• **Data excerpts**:

┄┄┄┄┄┄┄┄┄┄

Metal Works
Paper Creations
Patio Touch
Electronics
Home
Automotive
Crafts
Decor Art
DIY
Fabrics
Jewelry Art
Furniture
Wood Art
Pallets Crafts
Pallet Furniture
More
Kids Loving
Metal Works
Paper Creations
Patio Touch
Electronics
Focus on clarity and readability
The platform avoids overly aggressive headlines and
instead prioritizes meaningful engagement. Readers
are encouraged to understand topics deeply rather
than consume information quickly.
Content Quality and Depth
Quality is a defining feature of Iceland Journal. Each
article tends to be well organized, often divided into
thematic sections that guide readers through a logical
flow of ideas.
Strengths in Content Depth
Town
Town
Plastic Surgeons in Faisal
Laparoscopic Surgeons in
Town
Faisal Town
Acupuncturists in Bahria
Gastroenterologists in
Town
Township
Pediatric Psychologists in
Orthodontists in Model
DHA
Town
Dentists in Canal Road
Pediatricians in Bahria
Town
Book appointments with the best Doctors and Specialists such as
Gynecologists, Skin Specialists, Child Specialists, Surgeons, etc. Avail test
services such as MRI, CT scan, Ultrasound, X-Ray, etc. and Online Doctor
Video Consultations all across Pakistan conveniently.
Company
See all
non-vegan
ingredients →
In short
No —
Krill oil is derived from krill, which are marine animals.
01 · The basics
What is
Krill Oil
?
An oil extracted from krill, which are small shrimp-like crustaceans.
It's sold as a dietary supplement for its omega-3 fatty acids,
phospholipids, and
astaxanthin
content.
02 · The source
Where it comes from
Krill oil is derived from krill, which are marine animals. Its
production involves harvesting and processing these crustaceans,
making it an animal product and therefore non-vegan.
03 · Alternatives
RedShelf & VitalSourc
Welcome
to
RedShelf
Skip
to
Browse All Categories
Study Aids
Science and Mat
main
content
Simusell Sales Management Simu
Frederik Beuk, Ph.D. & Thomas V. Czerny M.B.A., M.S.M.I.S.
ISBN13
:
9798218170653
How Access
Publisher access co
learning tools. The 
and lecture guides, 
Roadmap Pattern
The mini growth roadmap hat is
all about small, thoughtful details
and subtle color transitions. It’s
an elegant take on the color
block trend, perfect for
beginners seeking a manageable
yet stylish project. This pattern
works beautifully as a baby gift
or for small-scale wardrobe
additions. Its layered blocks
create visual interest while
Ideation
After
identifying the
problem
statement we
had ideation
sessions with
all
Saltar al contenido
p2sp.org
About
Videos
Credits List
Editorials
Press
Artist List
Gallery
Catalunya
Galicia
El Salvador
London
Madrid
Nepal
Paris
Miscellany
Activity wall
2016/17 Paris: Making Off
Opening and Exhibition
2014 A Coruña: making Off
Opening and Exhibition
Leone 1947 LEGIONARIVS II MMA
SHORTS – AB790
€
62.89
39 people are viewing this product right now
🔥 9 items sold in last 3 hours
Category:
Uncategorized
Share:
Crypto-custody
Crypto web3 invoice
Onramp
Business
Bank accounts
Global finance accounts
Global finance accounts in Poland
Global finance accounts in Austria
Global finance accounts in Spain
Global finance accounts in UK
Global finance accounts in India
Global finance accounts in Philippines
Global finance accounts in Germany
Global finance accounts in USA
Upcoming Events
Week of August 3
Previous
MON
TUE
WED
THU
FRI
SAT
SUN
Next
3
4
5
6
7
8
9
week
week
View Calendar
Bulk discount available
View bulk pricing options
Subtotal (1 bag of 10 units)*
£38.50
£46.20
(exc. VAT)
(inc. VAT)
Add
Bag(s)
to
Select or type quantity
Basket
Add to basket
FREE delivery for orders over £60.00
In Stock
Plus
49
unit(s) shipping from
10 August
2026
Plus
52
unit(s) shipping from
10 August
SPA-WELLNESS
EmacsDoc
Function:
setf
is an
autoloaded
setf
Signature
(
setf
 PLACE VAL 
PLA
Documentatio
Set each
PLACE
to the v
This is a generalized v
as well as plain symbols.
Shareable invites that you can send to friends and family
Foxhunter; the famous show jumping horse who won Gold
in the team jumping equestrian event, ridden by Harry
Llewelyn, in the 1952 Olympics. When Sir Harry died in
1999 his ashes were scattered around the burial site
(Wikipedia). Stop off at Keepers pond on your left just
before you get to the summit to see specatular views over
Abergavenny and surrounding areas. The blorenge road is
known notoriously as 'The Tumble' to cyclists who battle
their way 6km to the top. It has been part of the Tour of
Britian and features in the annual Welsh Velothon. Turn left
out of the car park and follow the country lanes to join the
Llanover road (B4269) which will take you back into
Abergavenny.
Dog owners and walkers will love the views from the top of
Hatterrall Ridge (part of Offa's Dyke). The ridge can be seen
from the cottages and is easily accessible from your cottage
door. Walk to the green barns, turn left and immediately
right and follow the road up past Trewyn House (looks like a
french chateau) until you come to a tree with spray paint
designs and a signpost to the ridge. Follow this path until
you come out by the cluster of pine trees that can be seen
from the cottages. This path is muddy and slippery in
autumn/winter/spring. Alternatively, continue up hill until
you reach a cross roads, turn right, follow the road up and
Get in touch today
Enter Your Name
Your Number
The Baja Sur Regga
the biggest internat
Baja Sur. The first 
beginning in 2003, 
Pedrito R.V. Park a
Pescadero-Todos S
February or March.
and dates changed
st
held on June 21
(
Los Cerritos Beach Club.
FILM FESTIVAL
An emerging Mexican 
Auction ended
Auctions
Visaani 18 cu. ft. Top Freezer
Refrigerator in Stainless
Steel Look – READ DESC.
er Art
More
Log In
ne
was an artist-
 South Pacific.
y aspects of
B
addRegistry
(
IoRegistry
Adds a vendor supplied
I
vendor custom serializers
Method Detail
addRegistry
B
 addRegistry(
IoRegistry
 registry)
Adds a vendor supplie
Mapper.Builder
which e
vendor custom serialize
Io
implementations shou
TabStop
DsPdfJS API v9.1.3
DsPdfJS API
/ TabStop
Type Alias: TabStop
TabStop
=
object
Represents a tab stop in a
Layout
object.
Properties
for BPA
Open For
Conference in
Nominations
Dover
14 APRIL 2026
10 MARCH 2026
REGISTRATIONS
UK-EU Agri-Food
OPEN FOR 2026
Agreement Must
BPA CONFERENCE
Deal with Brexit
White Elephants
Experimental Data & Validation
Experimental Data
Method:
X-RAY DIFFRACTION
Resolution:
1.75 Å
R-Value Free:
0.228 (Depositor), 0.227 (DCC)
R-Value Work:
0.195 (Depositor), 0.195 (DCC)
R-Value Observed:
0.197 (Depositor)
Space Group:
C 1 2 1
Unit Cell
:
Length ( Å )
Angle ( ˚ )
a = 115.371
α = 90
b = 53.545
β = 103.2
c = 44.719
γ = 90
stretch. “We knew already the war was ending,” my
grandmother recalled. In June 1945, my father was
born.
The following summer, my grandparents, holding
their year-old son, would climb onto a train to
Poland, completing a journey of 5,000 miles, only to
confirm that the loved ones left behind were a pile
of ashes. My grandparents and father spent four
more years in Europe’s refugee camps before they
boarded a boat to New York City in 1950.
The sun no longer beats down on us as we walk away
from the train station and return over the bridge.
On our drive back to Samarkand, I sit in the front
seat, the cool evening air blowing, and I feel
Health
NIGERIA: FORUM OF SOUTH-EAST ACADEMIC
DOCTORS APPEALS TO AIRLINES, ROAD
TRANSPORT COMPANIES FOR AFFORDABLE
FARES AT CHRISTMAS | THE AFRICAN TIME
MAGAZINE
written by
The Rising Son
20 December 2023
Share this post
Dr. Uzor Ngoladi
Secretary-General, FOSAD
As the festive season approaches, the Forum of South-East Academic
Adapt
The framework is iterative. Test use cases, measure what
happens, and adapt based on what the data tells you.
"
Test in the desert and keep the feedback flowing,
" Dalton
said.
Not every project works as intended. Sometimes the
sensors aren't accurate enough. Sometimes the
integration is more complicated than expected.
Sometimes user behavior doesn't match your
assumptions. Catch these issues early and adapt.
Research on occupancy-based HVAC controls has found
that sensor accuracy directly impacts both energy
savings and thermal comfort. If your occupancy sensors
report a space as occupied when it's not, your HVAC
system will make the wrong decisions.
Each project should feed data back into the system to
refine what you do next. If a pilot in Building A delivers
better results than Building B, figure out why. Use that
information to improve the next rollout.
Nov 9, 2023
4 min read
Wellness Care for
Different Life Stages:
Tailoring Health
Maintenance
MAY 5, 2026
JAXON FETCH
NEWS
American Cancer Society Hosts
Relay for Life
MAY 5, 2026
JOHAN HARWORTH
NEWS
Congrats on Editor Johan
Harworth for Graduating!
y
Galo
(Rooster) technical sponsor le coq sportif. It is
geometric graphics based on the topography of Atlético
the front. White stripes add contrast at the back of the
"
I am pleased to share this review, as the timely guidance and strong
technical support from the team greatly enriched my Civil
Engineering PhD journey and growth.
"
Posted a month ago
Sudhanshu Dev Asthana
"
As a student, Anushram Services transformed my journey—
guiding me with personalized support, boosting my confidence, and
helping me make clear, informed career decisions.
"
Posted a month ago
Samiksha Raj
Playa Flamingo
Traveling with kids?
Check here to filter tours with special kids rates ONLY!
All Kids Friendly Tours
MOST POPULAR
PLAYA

┄┄┄┄┄┄┄┄┄┄

• **DIRECTIONS FOR THIS TASK**: Repeat the data word for word, starting at the very beginning and ending at the line that contains "instead prioritizes meaningful", with that line included.

• **REPLY**:
Metal Works
Paper Creations
Patio Touch
Electronics
Home
Automotive
Crafts
Decor Art
DIY
Fabrics
Jewelry Art
Furniture
Wood Art
Pallets Crafts
Pallet Furniture
More
Kids Loving
Metal Works
Paper Creations
Patio Touch
Electronics
Focus on clarity and readability
The platform avoids overly aggressive headlines and
instead prioritizes meaningful engagement. Readers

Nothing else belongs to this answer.